Bei dem rechtsfehlerfrei festgestellten Tat- und Nachtatverhalten
scheidet ein Vollrausch aus. Auch im Blick auf die festgestellten
Persönlichkeitsdefizite des Angeklagten (UA S. 27)
läßt sich indes eine erhebliche Verminderung seines
Hemmungsvermögens bei Tatbegehung im Sinne des § 21
StGB nach rechtsfehlerfreier Bestimmung seiner Alkoholisierung nicht
ausschließen, ebensowenig eine deshalb mögliche
Strafrahmenverschiebung nach § 49 Abs. 1 StGB.

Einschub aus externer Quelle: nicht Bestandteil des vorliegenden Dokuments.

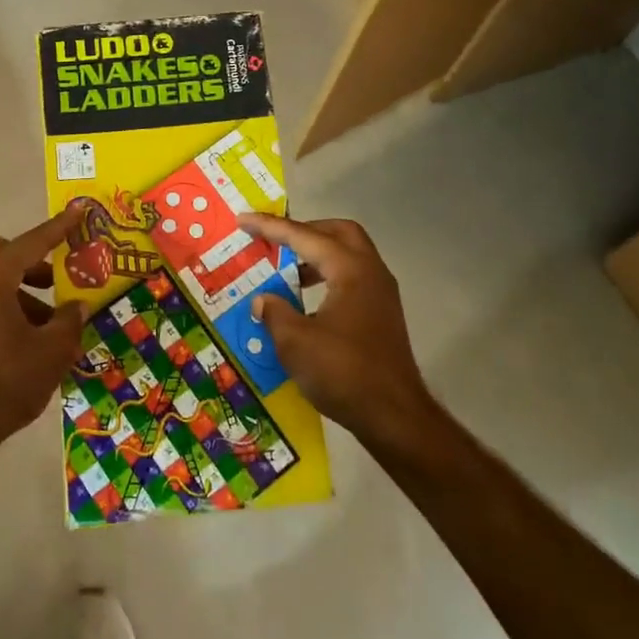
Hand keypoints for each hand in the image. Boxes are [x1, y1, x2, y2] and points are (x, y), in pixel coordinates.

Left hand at [0, 206, 87, 468]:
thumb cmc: (5, 380)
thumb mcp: (51, 350)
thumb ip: (69, 320)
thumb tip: (77, 306)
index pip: (35, 241)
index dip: (61, 227)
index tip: (80, 210)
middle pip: (7, 254)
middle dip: (36, 262)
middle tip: (60, 280)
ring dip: (25, 291)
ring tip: (52, 323)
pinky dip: (9, 307)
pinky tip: (29, 341)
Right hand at [240, 214, 438, 453]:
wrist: (395, 418)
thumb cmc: (343, 372)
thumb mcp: (295, 342)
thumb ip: (275, 312)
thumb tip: (263, 300)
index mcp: (350, 269)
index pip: (304, 236)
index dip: (270, 227)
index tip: (243, 220)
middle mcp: (370, 272)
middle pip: (338, 233)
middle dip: (304, 231)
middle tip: (276, 241)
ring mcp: (381, 294)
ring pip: (348, 255)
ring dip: (317, 256)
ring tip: (286, 272)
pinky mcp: (382, 315)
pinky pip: (352, 278)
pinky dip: (327, 277)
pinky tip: (306, 302)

3. Der neue Tatrichter sollte zwar bei einer erneuten
strafschärfenden Berücksichtigung des naheliegend
durch die dissoziale Persönlichkeit des Angeklagten
geprägten Nachtatverhaltens zurückhaltend sein, er
wird aber die zutreffend hervorgehobenen strafschärfenden
Gesichtspunkte aus dem - auch bei Bejahung des § 21 StGB,
wenngleich nicht uneingeschränkt, strafschärfend zu
berücksichtigenden - massiven Tatbild und aus der
Nähe der Tat zu einem aus niedrigen Beweggründen
begangenen Mord (UA S. 31) wiederum erheblich erschwerend zu
berücksichtigen haben.
Auch über die Verhängung eventueller
Maßregeln nach §§ 63, 64 StGB wird - ohne
daß das Urteil insoweit für sich Anlaß zu
durchgreifenden sachlich-rechtlichen Bedenken gegeben hätte -
erneut mit sachverständiger Hilfe zu befinden sein (§
358 Abs. 2 Satz 2 StPO). Dabei werden für § 63 StGB
auch die Grundsätze von BGHSt 44, 338 zu beachten sein. Ferner
wird zur Frage einer Erfolgsaussicht der Unterbringung in einer
Entziehungsanstalt (vgl. BVerfGE 91, 1) auf die in BGHR StGB §
64 Abs. 2 Aussichtslosigkeit 4 und bei Tröndle/Fischer (aaO
§ 64 Rdn. 14 m. w. N.) genannten Argumente hingewiesen.